Dewalt Addresses Questions About EMC AcquisitionDewalt Addresses Questions About EMC Acquisition
EMC's acquisition of Documentum will bridge content-management with storage, says Documentum CEO Dave Dewalt.
Documentum Inc. CEO Dave DeWalt took the stage to open the content-management vendor's 13th annual user conference Monday in New Orleans and wasted no time getting to what is undoubtedly on the minds of customers. "A lot of people have asked me, why EMC, and why now?"
DeWalt was referring to EMC's pending $1.7 billion acquisition of Documentum. The deal has spurred a range of reaction, with analysts lauding the seemingly ideal combination of content and storage, Documentum rivals rejoicing over what they see as a major competitor being plucked from the market, and customers trying to figure out what it all means.

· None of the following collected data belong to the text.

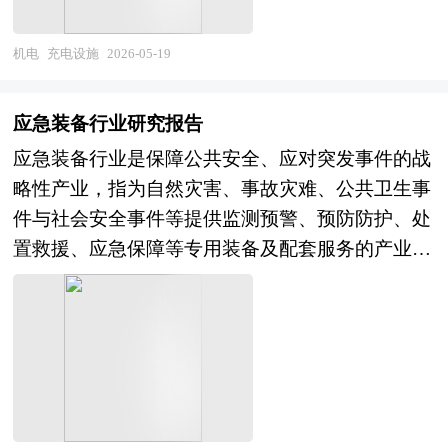
展的主要驱动力量。 中研普华发布《2026-2030年
发展研究中心、全国商业信息中心、中国经济景气
建、双碳目标落地与数字能源生态建设的关键领
经济信息中心、国务院发展研究中心、全国商业信
芯片行业并购重组机会及投融资战略研究咨询报
监测中心提供的最新行业运行数据为基础，验证于
域，也是全球各国推动交通电动化、培育新能源产
息中心、中国经济景气监测中心提供的最新行业运
机电
充电设施
2026-05-19
告》由资深专家和研究人员通过周密的市场调研，
与我们建立联系的全国科研机构、行业协会组织的
业集群的核心战略载体。 当前全球充电设施行业
行数据为基础，验证于与我们建立联系的全国科研
依据国家统计局、政府部门机构发布的最新权威数
权威统计资料。我们对MLCC行业进行了长期追
处于规模高速扩张、格局加速重构、技术快速迭代
机构、行业协会组织的权威统计资料。我们对玻璃
据，并对多位业内资深专家进行深入访谈的基础
应急装备行业研究报告
踪，结合我们对MLCC相关企业的调查研究，对我
的发展阶段。全球新能源汽车渗透率持续提升，各
基板行业进行了长期追踪，结合我们对玻璃基板相
上，通过相关市场研究的工具、理论和模型撰写而
应急装备行业是保障公共安全、应对突发事件的战
国MLCC行业发展现状与前景、市场竞争格局与形
国出台强力政策推动充电网络建设，市场需求持续
关企业的调查研究，对我国玻璃基板行业发展现状
成。本报告主要分析了国内企业并购重组政策及规
略性产业，指为自然灾害、事故灾难、公共卫生事
势、赢利水平与企业发展、投资策略与风险预警、
爆发，产业规模快速扩容。国际市场中，欧美企业
与前景、市场竞争格局与形势、赢利水平与企业发
模、上市公司并购重组与操作策略、芯片行业兼并
件与社会安全事件等提供监测预警、预防防护、处
发展趋势与规划建议等进行深入研究，并重点分析
凭借技术先发优势、标准主导权及全球化运营能
展、投资策略与风险预警、发展趋势与规划建议等
重组动因、芯片企业兼并重组风险及对策建议，最
置救援、应急保障等专用装备及配套服务的产业体
了MLCC行业的前景与风险。报告揭示了MLCC市
力，在高端超充、智能充电系统领域占据重要地
进行深入研究，并重点分析了玻璃基板行业的前景
后对芯片企业海外并购风险及策略、融资渠道选择
系，涵盖消防装备、救援装备、医疗急救装备、应
场潜在需求与潜在机会，为战略投资者选择恰当的
位；亚太市场尤其是中国，依托完备的产业链、政
与风险。报告揭示了玻璃基板市场潜在需求与潜在
提出相关建议，是企业了解行业并购重组发展动
急通信装备、防灾减灾装备等核心品类。作为国家
投资时机和公司领导层做战略规划提供准确的市场
策大力扶持与庞大的新能源汽车保有量，已形成全
机会，为战略投资者选择恰当的投资时机和公司领
态，把握市场机会，正确制定企业发展战略的必备
应急管理体系的重要支撑，应急装备兼具公益性与
情报信息及科学的决策依据，同时对银行信贷部门
球规模最大、覆盖最广的充电服务网络，成为全球
导层做战略规划提供准确的市场情报信息及科学的
参考工具，极具参考价值！
产业性，上承先进制造、新材料、电子信息等高端
也具有极大的参考价值。
最具活力的核心市场。国内产业已实现全产业链自
决策依据，同时对银行信贷部门也具有极大的参考
产业，下接政府应急管理、企业安全生产与民生安
主可控，本土企业在设备制造、运营服务领域竞争
价值。
全保障需求，是十五五时期国家安全体系与应急能
力突出，但在超充核心技术、能源管理系统及全球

As to why Documentum chose to be acquired now, DeWalt told an audience filled with customers and partners that the time was right. The company, he said, is entering a third stage in its development--after its days as a private company under founder Howard Shao, and then its most recent era as an independent public company. With a huge market emerging for managing unstructured data, which DeWalt said makes up 80% of the information stored in corporate systems, Documentum has reached a point where achieving its potential growth isn't something it would be able to do alone. With support from EMC's 10,000-person field-sales and service force, Documentum figures to get in front of a much larger audience of potential buyers, he said.
Together, DeWalt said, the two companies will work to develop an "uber repository" in which storage and content management are bridged to form what he called an "intelligent repository." The idea, he said later during an interview with information, is to turn content management into the brains behind next-generation storage area networks and redefine the file-system approach to information management.
EMC CEO Joe Tucci, in a video message delivered during the keynote, said that soon after the two companies formed a partnership a year ago, they "saw the inevitable link between enterprise content management and information storage." By more intelligently managing the growing volume of unstructured data, he said, the combined companies could command a larger piece of a growing market.
Further evidence that the two companies are a logical match came when the audience, using a touchpad response system, answered a question about whether they were EMC customers. Half said yes, and another 25% weren't sure.